As you can see it clips onto a sketchbook easily (the one pictured is the Moleskine Watercolour sketchbook).

So, if you want good quality paint, in a great little portable tin…. go for this one! I’d recommend topping it up with some colours of your personal choice and if you can’t cope working from two small mixing areas you may need to pack a lightweight palette. I thought I’d need to but this never happened…. adapt and overcome!! Love this little paint tin 🙂

A doodle that might have worked…..


As I sat in my garden with a cup of tea and my sketch gear poised and ready to do some colour mixing practice I kinda got carried away and just painted this one. It’s of no particular place really and I wasn’t to know how it would turn out so I took no developmental photos but I’ve included it as todays sketch. I even had a request to sell it via a social media connection but it’s in my Moleskine Watercolour sketchbook and there are other paintings on the reverse side which I’d rather not destroy so I will aim to repeat it on a loose piece of paper.

Day 24 and back in Silchester UK 🇬🇧

I had previously sketched this before our trip abroad but didn’t have time to add colour. So today I made a bit more of a painting of it.

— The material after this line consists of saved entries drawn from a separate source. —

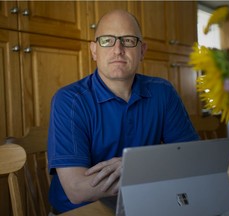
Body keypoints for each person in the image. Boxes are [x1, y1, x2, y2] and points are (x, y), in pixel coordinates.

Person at [47, 9, 199, 213]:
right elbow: (77, 190)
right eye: (107, 40)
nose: (118, 49)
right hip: (84, 211)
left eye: (128, 40)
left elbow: (192, 160)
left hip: (145, 204)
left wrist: (138, 167)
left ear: (142, 50)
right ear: (94, 50)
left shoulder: (163, 92)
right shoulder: (69, 101)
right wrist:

On my first attempt it had rained and I abandoned it. But leafing through my sketchbook pages I’d see this one inked out and regret not completing it. I used only the Schmincke Horadam paint tin and Escoda & Rosemary brush, sat in the sunshine and got to work. I was so in the zone I neglected to take progress photos, please forgive this but I’m quite pleased with the result. I am especially happy with my shadows under the roofline of the building on the left (our house) and I was going to wimp out of adding detail to the bench but I was glad I did because it seems to add something.

Posts from Croatia…

If you have been following this little project of mine you might have noticed that all the posts from Croatia have been photos only or had very little text accompanying them.  I will make up for this by adding text as soon as I can. I’ve had virtually no internet connection and I’ve had to load photos using 3G which frustratingly on works for a couple of minutes at a time and then the only way to reconnect is to turn my phone off then back on again- by which time everything that had been written is lost – we fly back to England today so this will be resolved soon… John

Day 23, last few hours in Croatia

This was always going to be tough, we had to check out of our hotel and leave the island having said our goodbyes to the other 8 family members all by 10 o’clock in the morning. I didn’t fancy sketching from the airport today and used a quick half an hour to sketch some lovely boats that had gathered on the harbour outside the hotel.

I used the usual equipment including my Rotring Tikky 0.4mm pen and the whole thing took around fifteen minutes. Short but sweet and I enjoyed the challenge of getting it done against the clock.